— Task requirements —
Format the text read from the records below as a JSON list of strings, one string per line and no entries for blank lines. Include every record, but leave the pictures out of the answer.
----------
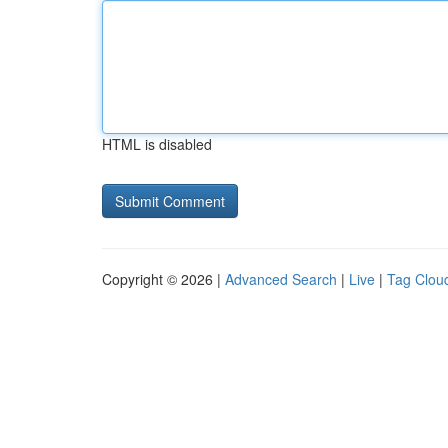
HTML is disabled
Copyright © 2026 |
Advanced Search
|
Live
|
Tag Clou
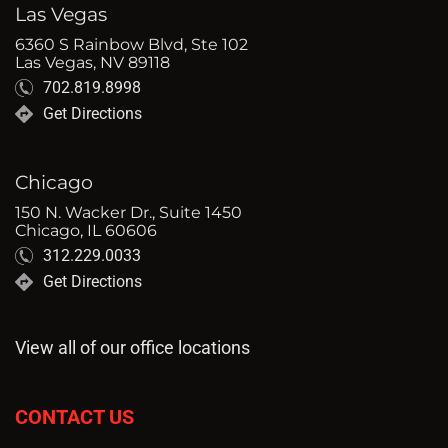
Las Vegas
6360 S Rainbow Blvd, Ste 102
Las Vegas, NV 89118
702.819.8998
Get Directions
Chicago
150 N. Wacker Dr., Suite 1450
Chicago, IL 60606
312.229.0033
Get Directions
View all of our office locations
CONTACT US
----------
— Output of the task —
[
  "HTML is disabled",
  "Copyright © 2026 |",
  "Advanced Search",
  "|",
  "Live",
  "|",
  "Tag Clou",
  "Las Vegas",
  "6360 S Rainbow Blvd, Ste 102",
  "Las Vegas, NV 89118",
  "702.819.8998",
  "Get Directions",
  "Chicago",
  "150 N. Wacker Dr., Suite 1450",
  "Chicago, IL 60606",
  "312.229.0033",
  "Get Directions",
  "View all of our office locations",
  "CONTACT US"
]